À venir : les Amériques !
Depuis leur départ, deux épisodes ont vu le jour et le troisième vient tout juste d’être publié (toujours en accès libre). Le duo met en lumière un événement récent qui n’a pas encore fait parlé de lui dans la presse : la disparition du plus grand lac du Yukon dû à la fonte d’un glacier. Entre glaciers, pipelines et disparition du plus grand lac du Yukon, les élèves ont de quoi faire en classe ! Et pour Sophie, il est très important d’éduquer les enfants aux changements subis par la planète, afin de ne pas en faire des adultes-consommateurs déconnectés du réel : « On entend souvent cette interrogation : « Quelle planète allons- nous laisser à nos enfants ? », moi j’aime plutôt dire l’inverse ! Quels enfants allons-nous laisser à notre planète ? N’est-ce pas à nous de faire bouger les rangs ? À nous d’informer et de sensibiliser la jeune génération aux défis de demain ? À nous de leur faire prendre conscience qu’ils font partie de ce monde et qu’ils ont un rôle à jouer, et ce, dès le plus jeune âge ! Dernièrement, nous avons eu un mail d’une école qui se demande quel impact a l’extraction de l’or en Alaska et au Yukon sur l’environnement, nos échanges sont extrêmement riches et nous sommes plus que ravis de voir que déjà dans leurs esprits, les mots environnement et écologie signifient quelque chose de fort ! »
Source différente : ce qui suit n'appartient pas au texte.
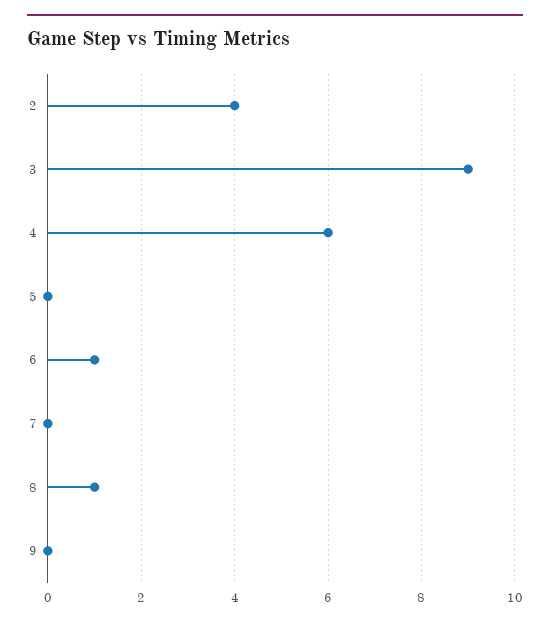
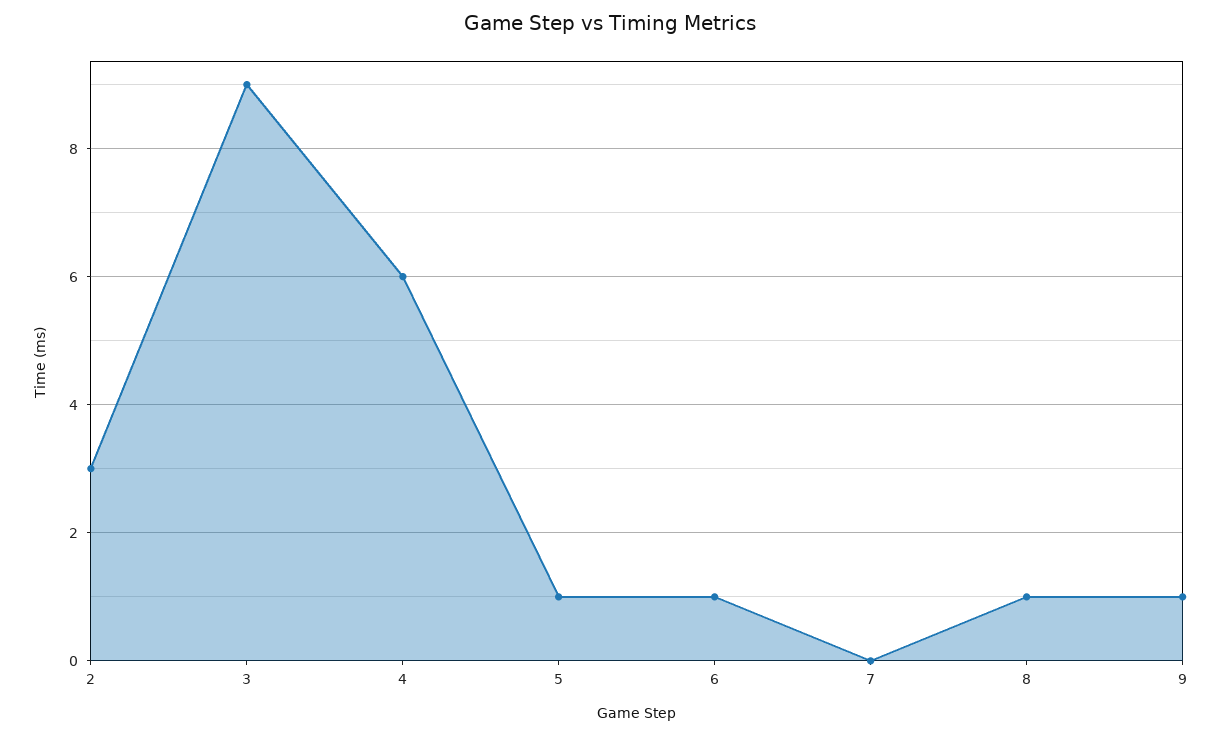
2: 4 -> 3
5: 0 -> 1
9: 0 -> 1

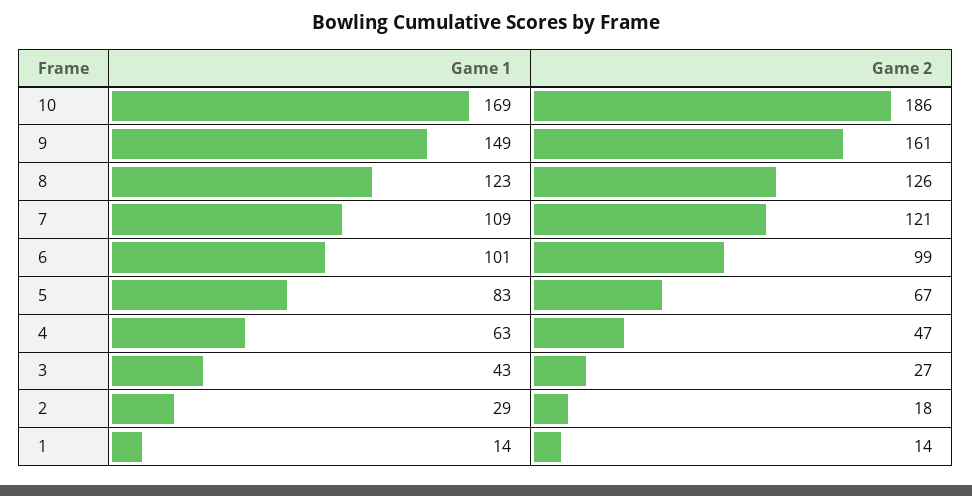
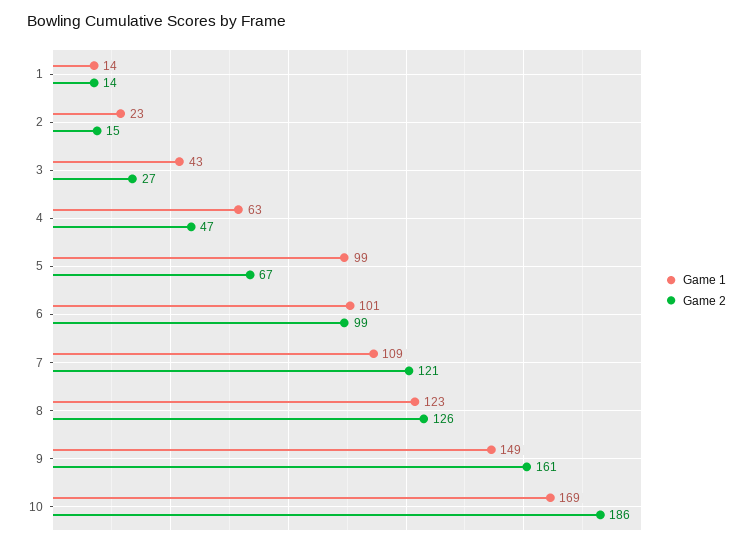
Game 1, 5: 83 -> 99
Game 1, 2: 29 -> 23
Game 2, 2: 18 -> 15

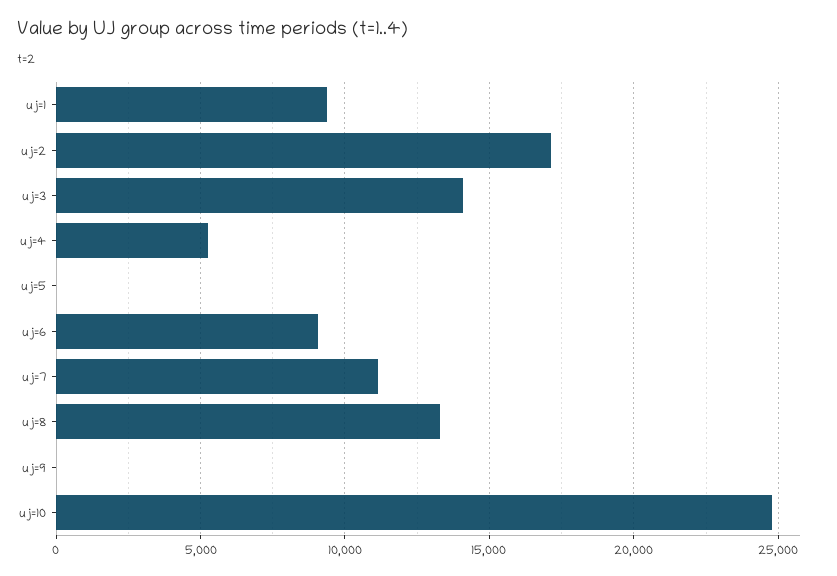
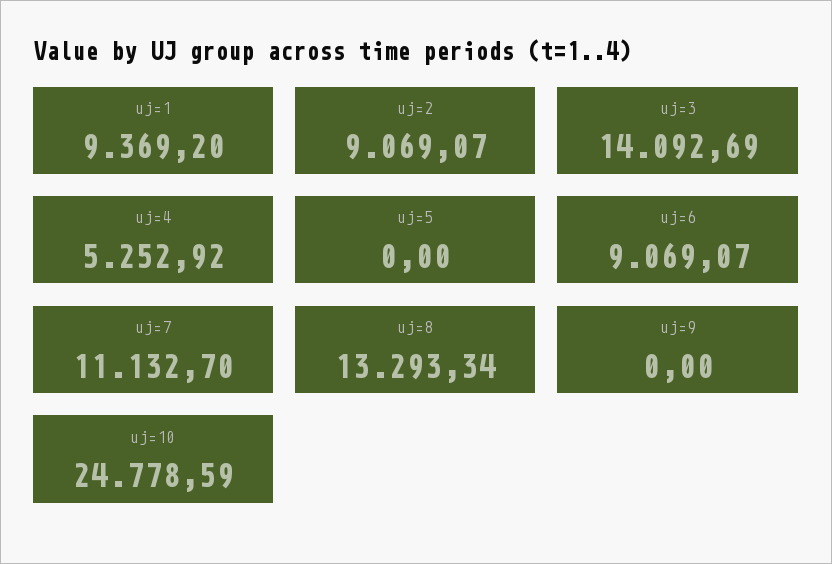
uj=2: 17000 -> 9069.07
Le couple prévoit de traverser prochainement les USA, le Mexique, et tous les pays d’Amérique Centrale, puis de longer la Cordillère des Andes. Les sujets brulants (dans tous les sens du terme) à aborder en classe seront encore bien nombreux. Gestion des déchets en Amérique centrale, habitat alternatif en Équateur et bien d’autres encore ! On ne peut que leur souhaiter bonne route.